WORK ORDER 1
In the blog post, why did the writer's plan to make pizza pita pocket thingies fall through?
WORK ORDER 2
Change the blog post's passage from "In other news, I" to "plan to get." so that "truck" is replaced by "car".
WORK ORDER 3
Continue the blog post about the police lights across the street and the moldy pita bread from where it stops.

Whatcha gonna do when they come for you
I was on the phone with Amber last night when I saw blue lights through the blinds in my big front window. This is it, I thought. They've finally come for me. Well, just as I was about ready to go set fire to my hard drive and flush a few things down the toilet, I looked out to see that they were at the house across the street. For some reason, hooligans apparently tend to rent out that house. I assume they have lots of domestic disturbances or something. I'm not really sure. Things are getting rough around da hood. The other night I came in about 11:00 and a man was in the street in front of that house with a flashlight. He was staring at me. So I parked and ran inside as fast as I could. I'm too young to get shot. And too mentally fragile to be molested.
In other news, I got some tires put on my truck yesterday. The DMV was about ready to use my vehicle in an instructional video on hydroplaning. I just wanted to see if I could get them nice and smooth like NASCAR tires. I went running after that. Then last night, I was going to fix some pizza pita pocket thingies, only to discover my pita bread had molded. Man, I could almost taste them, too! But that's about as close to a yeast infection as I plan to get.

Data pulled from a collection:
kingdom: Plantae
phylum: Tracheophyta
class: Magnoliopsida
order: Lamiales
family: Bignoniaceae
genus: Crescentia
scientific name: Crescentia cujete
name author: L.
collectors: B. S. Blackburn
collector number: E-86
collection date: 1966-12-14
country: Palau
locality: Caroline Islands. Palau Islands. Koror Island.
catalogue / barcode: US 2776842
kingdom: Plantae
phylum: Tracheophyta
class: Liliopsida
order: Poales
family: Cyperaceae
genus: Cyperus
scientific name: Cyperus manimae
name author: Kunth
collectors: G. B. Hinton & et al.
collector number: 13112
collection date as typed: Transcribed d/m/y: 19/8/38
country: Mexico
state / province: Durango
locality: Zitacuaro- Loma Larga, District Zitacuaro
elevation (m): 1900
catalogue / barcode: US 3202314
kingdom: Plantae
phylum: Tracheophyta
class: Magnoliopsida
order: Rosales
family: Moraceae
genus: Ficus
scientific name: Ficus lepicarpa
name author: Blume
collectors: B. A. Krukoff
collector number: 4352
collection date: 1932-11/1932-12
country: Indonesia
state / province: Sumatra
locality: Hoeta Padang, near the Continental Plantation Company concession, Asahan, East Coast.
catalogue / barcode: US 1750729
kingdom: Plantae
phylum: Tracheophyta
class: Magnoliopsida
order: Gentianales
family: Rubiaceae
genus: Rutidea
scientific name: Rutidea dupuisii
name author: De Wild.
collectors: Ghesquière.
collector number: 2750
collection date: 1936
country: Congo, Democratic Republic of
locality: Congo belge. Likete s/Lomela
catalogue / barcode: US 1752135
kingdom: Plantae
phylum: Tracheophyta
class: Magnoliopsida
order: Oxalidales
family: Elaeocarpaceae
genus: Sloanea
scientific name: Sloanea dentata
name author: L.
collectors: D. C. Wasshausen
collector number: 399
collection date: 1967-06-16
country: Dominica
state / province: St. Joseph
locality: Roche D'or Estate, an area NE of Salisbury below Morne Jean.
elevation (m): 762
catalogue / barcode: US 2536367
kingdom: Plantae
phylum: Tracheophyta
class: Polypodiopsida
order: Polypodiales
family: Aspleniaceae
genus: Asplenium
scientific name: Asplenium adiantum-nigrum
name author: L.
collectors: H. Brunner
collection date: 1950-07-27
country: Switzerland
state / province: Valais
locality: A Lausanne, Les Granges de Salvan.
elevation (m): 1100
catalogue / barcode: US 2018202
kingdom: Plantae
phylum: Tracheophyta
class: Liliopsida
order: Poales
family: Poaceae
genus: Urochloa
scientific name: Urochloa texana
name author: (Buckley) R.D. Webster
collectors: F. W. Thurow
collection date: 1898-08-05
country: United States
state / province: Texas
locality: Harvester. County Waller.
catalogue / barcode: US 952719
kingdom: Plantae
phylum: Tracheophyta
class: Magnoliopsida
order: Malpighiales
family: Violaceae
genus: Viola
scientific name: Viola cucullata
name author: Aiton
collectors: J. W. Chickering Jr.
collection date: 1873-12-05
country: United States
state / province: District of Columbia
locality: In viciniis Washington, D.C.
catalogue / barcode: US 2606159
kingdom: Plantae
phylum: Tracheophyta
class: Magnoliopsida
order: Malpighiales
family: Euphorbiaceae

EXERCISE ANSWER 1
The writer went to make them and found that the pita bread had molded.

EXERCISE ANSWER 2
In other news, I got some tires put on my car yesterday. The DMV was about ready to use my vehicle in an instructional video on hydroplaning. I just wanted to see if I could get them nice and smooth like NASCAR tires. I went running after that. Then last night, I was going to fix some pizza pita pocket thingies, only to discover my pita bread had molded. Man, I could almost taste them, too! But that's about as close to a yeast infection as I plan to get.

EXERCISE ANSWER 3
This brings me to another topic. I throw away an uncivilized amount of bread. Being single, and not eating that many sandwiches anyway, I ususally get no more than three or four slices into a loaf. And I already buy the Bunny Bread half loaves. But still I end up throwing 80 or 90% of it away. Does anyone else experience this? I don't like refrigerating my bread, because it doesn't taste as fresh like that to me.
For pesky bathroom stains, or just to take some skin off your hand, I recommend Lime Away. I had bought some a few weeks ago, but just used it for the first time Sunday night on the tub. Wow! It's the best cleaner I've come across. And my tub was like a Museum of Natural Mildew History. Just be careful. I imagine it could possibly be damaging to stainless steel or other materials. And be sure to use gloves. Of course, I didn't dilute it at all. Just straight from the bottle, the hard stuff... two hundred proof.
"She let herself go, buy a brand new car. Drove down to the beach, he always said was too far. Sand sure felt good between her toes..."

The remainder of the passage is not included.